Grace (Her voice a little strained). What are you going to try now?
Charteris (on the hearthrug, turning to face her). Action, my dear! Marriage!! In that she must believe. She won’t be convinced by anything short of it, because, you see, I have had some tremendous philanderings before and have gone back to her after them.
Grace. And so that is why you want to marry me?
Charteris. I cannot deny it, my love. Yes: it is your mission to rescue me from Julia.
Grace (rising). Then, if you please, I decline to be made use of for any such purpose. I will not steal you from another woman. (She begins to walk up and down the room with ominous disquiet.)
Charteris. Steal me! (Comes towards her.) Grace: I have a question to put to you as an advanced woman. Mind! as an advanced woman. Does Julia belong to me? Am I her owner—her master?
Grace. Certainly not. No woman is the property of a man. A woman belongs to herself and to nobody else.
Charteris. Quite right. Ibsen for ever! That’s exactly my opinion. Now tell me, do I belong to Julia; or have I a right to belong to myself?
Grace (puzzled). Of course you have; but—
Charteris (interrupting her triumphantly). Then how can you steal me from Julia if I don’t belong to her? (Catching her by the shoulders and holding her out at arm’s length in front of him.) Eh, little philosopher? No, my dear: if Ibsen sauce is good for the goose, it’s good for the gander as well. Besides (coaxing her) it was nothing but a philander with Julia—nothing else in the world, I assure you.
Grace (breaking away from him). So much the worse! I hate your philanderings: they make me ashamed of you and of myself. (Goes to the sofa and sits in the right hand corner of it, leaning gloomily on her elbow with her face averted.)
Charteris. Grace: you utterly misunderstand the origin of my philanderings. (Sits down beside her.) Listen to me: am I a particularly handsome man?
Grace (turning to him as if astonished at his conceit). No!

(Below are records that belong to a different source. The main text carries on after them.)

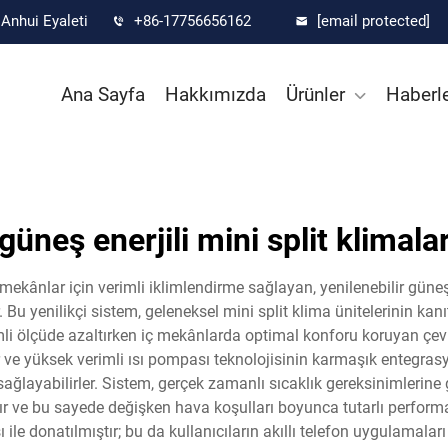
Anhui Eyaleti
+86-17756656162
[email protected]
Ana Sayfa
Hakkımızda
Ürünler
Haberl
güneş enerjili mini split klimala
ri mekânlar için verimli iklimlendirme sağlayan, yenilenebilir gü
. Bu yenilikçi sistem, geleneksel mini split klima ünitelerinin kanı
 önemli ölçüde azaltırken iç mekânlarda optimal konforu koruyan ç
ler ve yüksek verimli ısı pompası teknolojisinin karmaşık entegras
u sağlayabilirler. Sistem, gerçek zamanlı sıcaklık gereksinimlerin
ır ve bu sayede değişken hava koşulları boyunca tutarlı performa
tısı ile donatılmıştır; bu da kullanıcıların akıllı telefon uygulama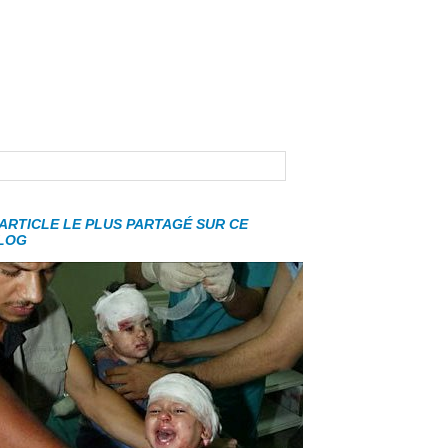
'ARTICLE LE PLUS PARTAGÉ SUR CE
LOG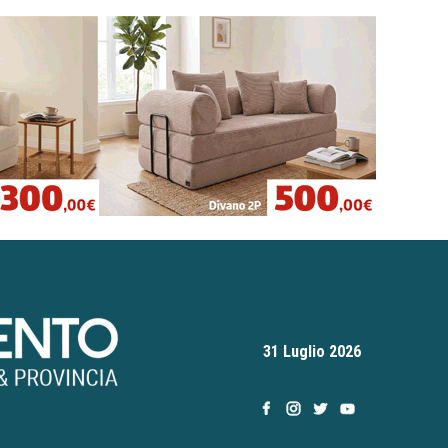
31 Luglio 2026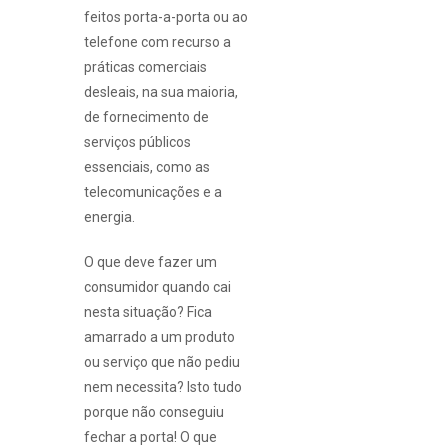
feitos porta-a-porta ou ao
telefone com recurso a
práticas comerciais
desleais, na sua maioria,
de fornecimento de
serviços públicos
essenciais, como as
telecomunicações e a
energia.
O que deve fazer um
consumidor quando cai
nesta situação? Fica
amarrado a um produto
ou serviço que não pediu
nem necessita? Isto tudo
porque não conseguiu
fechar a porta! O que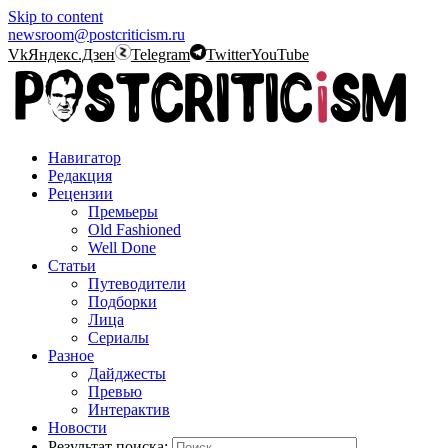
Skip to content
newsroom@postcriticism.ru
Vk
Яндекс.Дзен
Telegram
Twitter
YouTube
Навигатор
Редакция
Рецензии
Премьеры
Old Fashioned
Well Done
Статьи
Путеводители
Подборки
Лица
Сериалы
Разное
Дайджесты
Превью
Интерактив
Новости
Результат поиска: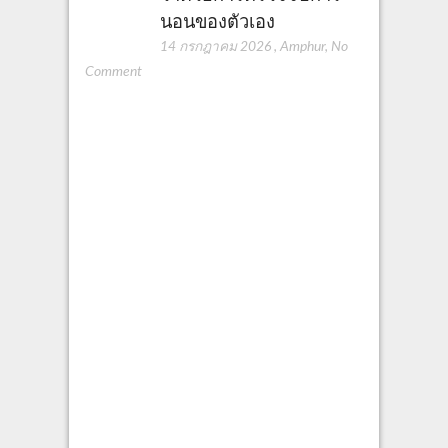
นอนของตัวเอง
14 กรกฎาคม 2026
,
Amphur
,
No
Comment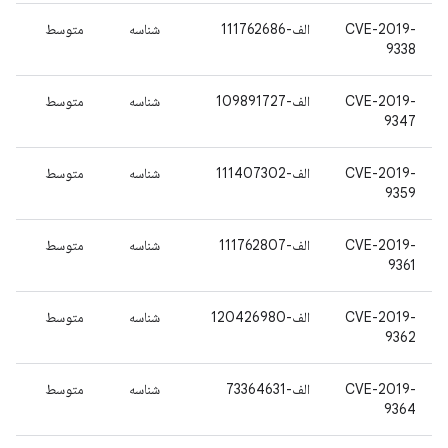
CVE-2019-
الف-111762686
شناسه
متوسط
9338
CVE-2019-
الف-109891727
شناسه
متوسط
9347
CVE-2019-
الف-111407302
شناسه
متوسط
9359
CVE-2019-
الف-111762807
شناسه
متوسط
9361
CVE-2019-
الف-120426980
شناسه
متوسط
9362
CVE-2019-
الف-73364631
شناسه
متوسط
9364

Charteris (triumphantly). You admit it. Am I a well dressed man?
Grace. Not particularly.
Charteris. Of course not. Have I a romantic mysterious charm about me?—do I look as if a secret sorrow preyed on me?—am I gallant to women?
Grace. Not in the least.
Charteris. Certainly not. No one can accuse me of it. Then whose fault is it that half the women I speak to fall in love with me? Not mine: I hate it: it bores me to distraction. At first it flattered me—delighted me—that was how Julia got me, because she was the first woman who had the pluck to make me a declaration. But I soon had enough of it; and at no time have I taken the initiative and persecuted women with my advances as women have persecuted me. Never. Except, of course, in your case.